*** TEXTE FOURNI

Je suis très amateur de nouvelles, de gens comme Marc Villard ou Léo Henry, d’auteurs de polars ou
de SF, mais Raymond Carver est vraiment au-dessus. Je me sens parfois tellement proche de certains
livres, certains albums, de certaines œuvres, qu’ils deviennent des personnes à mes côtés.
Ce petit Bartleby, si discret, est bien plus qu’une nouvelle ou un personnage, cette sensation d’être
toujours à côté, illégitime, m’est coutumière.

Je me suis souvent demandé comment je réagirai si à l’instar de Françoise Frenkel je me retrouvais
ballotté par les tourments de l’Histoire. Elle a tout le monde contre elle, les allemands parce que
francophile, les français parce qu’allemande. Elle sait ce qu’est se démener pour avoir une petite
place.

La vie mode d’emploi, toute une œuvre et tant de vie(s) possible(s) dans ce seul livre de Georges
Perec ; j’aurai tout aussi bien pu choisir Albert Cohen et sa Belle du seigneur ou 4,3,2,1 de Paul Auster,
je retourne régulièrement vers ces trois romans, pour quelques pages ou quelques chapitres. C’est
comme retrouver de vieux amis.

Les livres sur la musique sont l’occasion de creuser autour d’un sujet, d’un genre ou d’un groupe, d’un
album ou d’une chanson, de resserrer l’écoute et d’approfondir. J’aime le recul procuré par l’écrit. Je
ne suis plus autant avide de nouveautés musicales, je suis toujours un peu l’actualité grâce à une
poignée de sites internet et surtout grâce à des amis virtuels qui sont de véritables vigies.

******

**CONSIGNE 1**
Recopiez à l'identique toutes les lignes des entrées de suivi de points, en laissant de côté les images.
Le texte sur les lectures et les entrées n'ont aucun lien entre eux.

*** MATÉRIEL D'ÉTUDE

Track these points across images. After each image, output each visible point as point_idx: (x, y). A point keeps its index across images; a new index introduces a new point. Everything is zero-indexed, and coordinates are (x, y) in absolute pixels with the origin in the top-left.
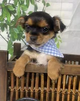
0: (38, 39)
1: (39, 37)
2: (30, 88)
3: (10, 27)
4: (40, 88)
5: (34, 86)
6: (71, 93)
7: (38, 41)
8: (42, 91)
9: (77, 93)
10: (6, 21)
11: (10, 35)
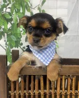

******

**CONSIGNE 2**
Traduisez en anglais la phrase « J'aime le recul procuré par l'écrit. », tirée du texte sur les lectures.

**CORRIGÉ 1**
Track these points across images. After each image, output each visible point as point_idx: (x, y). A point keeps its index across images; a new index introduces a new point. Everything is zero-indexed, and coordinates are (x, y) in absolute pixels with the origin in the top-left.
0: (38, 39)
1: (39, 37)
2: (30, 88)
3: (10, 27)
4: (40, 88)
5: (34, 86)
6: (71, 93)
7: (38, 41)
8: (42, 91)
9: (77, 93)
10: (6, 21)
11: (10, 35)

**CORRIGÉ 2**
I like the perspective that writing provides.